Disjoint-Set


Data structure for maintaining relations between elements.

Definition:

The disjoint-set data structure is a data structure that is used to determine the set to which an element belongs.

Problem:

Take the following example:

A is with B, C is with D, E is with F, F is with C, G is with B.

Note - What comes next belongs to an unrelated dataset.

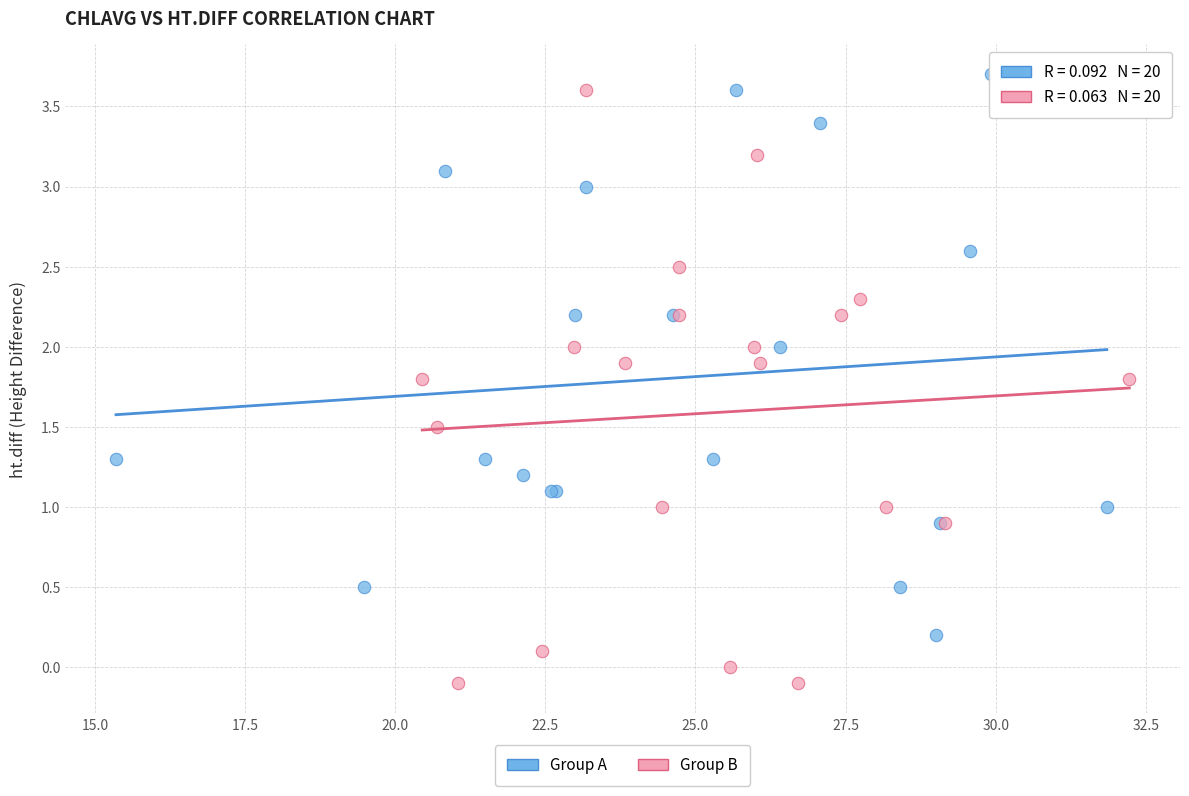

Which series has the widest spread of Y values?

Group B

  1. What’s the minimum number of sets to fit all the elements?
  2. Are A and D in the same set?

Solution:

Of course, we can use multiple linked lists to solve this. Disjoint-set is somewhat similar. Traditionally, disjoint-set is implemented as such:

int f[N];
void init() {
    for (int i = 1; i <= n; i++) f[i] = i;
}

Where f[i] is the parent of i. If f[i] == i, then i is the root of the set. If f[i] != i, then i is not the root of the set, and f[i] is the parent of i. To find the root, we implement a find() function, like so:

int find(int x) {
    return x == f[x] ? x : find(f[x]);
}

You may be wondering why do we need to to find the root of the set. The reason is that we can determine whether two elements are in the same set by comparing their roots. In other words, if find(x) == find(y), then x and y are in the same set, as they have the same root. To put two elements into the same set, we can do as such:

void merge(int x, int y) {
    f[find(x)] = find(y);
}

This function merges the set of x and the set of y by setting the root of x to the root of y. For the example, we can solve it quite easily with disjoint-set:

init();
f[1] = 2;
f[3] = 4;
f[5] = 6;
f[6] = 3;
f[7] = 2;

Then we can answer the questions:

// 1. What's the minimum number of sets to fit all the elements?
int cnt = 0;
for (int i = 1; i <= n; i++) {
    if (f[i] == i) cnt++;
}
cout << cnt << endl;
// 2. Are A and D in the same set?
cout << (find(1) == find(4)) << endl;

But, as you probably noticed, the find() function gets quite inefficient when the tree is deep. To solve this, we can use the union by rank and path compression optimization. The union by rank optimization is quite simple. We just need to maintain the rank of each element, and merge the set with the smaller rank to the set with the larger rank. The path compression optimization is also quite simple. When we find the root of an element, we can set the parent of all the elements on the path to the root. The implementation is as follows:

int find(int x) {
    return x == f[x] ? x : f[x] = find(f[x]);
}

This way, each time an element is added to a set, the set is flattened, and the tree is kept shallow. But is this all? Of course not.

Optimization:

We add an additional information to the disjoint-set: the size of the set. This way, we can merge the smaller set to the larger set. Why is this necessary? Let’s take a look at the following example:

1->2
 ->3
4->5->6
 ->7

If we merge 4 to 1, the tree will become:

1->2
 ->3
 ->4->5->6
    ->7

But if we merge 1 to 4, the tree will become:

4->5->6
 ->7
 ->1->2
    ->3

The first tree has the maximum depth of 4, while the second tree has the maximum depth of 3. This is why we need to merge the smaller set to the larger set - so that at its worst, the find() function wouldn’t need to traverse as far. To tackle this, we alter the f[] array to store the size of the set as well as the root information. The idea is like such:

  1. If i is the root of the set, then f[i] is the negative value of the size of the set.
  2. If i is not the root of the set, then f[i] is the parent of i.
  3. When we merge, we merge the root of the smaller set to the root of the larger set, and update the size of the set. Notice we used negativity to distinguish the root from the non-root. The implementation is as follows:
int f[N];
void init() {
    for (int i = 1; i <= n; i++) f[i] = -1;
}
int find(int x) {
    int t = x;
    while(f[t] > 0){
        t = f[t];
    }
    while(x != t){
        int tmp = f[x];
        f[x] = t;
        x = tmp;
    }
    return t;
}
void merge(int x, int y) {
    x = find(x);
    y = find(y);
    if(x == y) return;
    if (f[x] < f[y]) {
        f[x] += f[y];
        f[y] = x;
    } else {
        f[y] += f[x];
        f[x] = y;
    }
}

Notice that instead of recursively calling the find() function, we use a while loop to find the root of the set. This is because recursion can be quite inefficient, as each layer of recursion adds to the stack.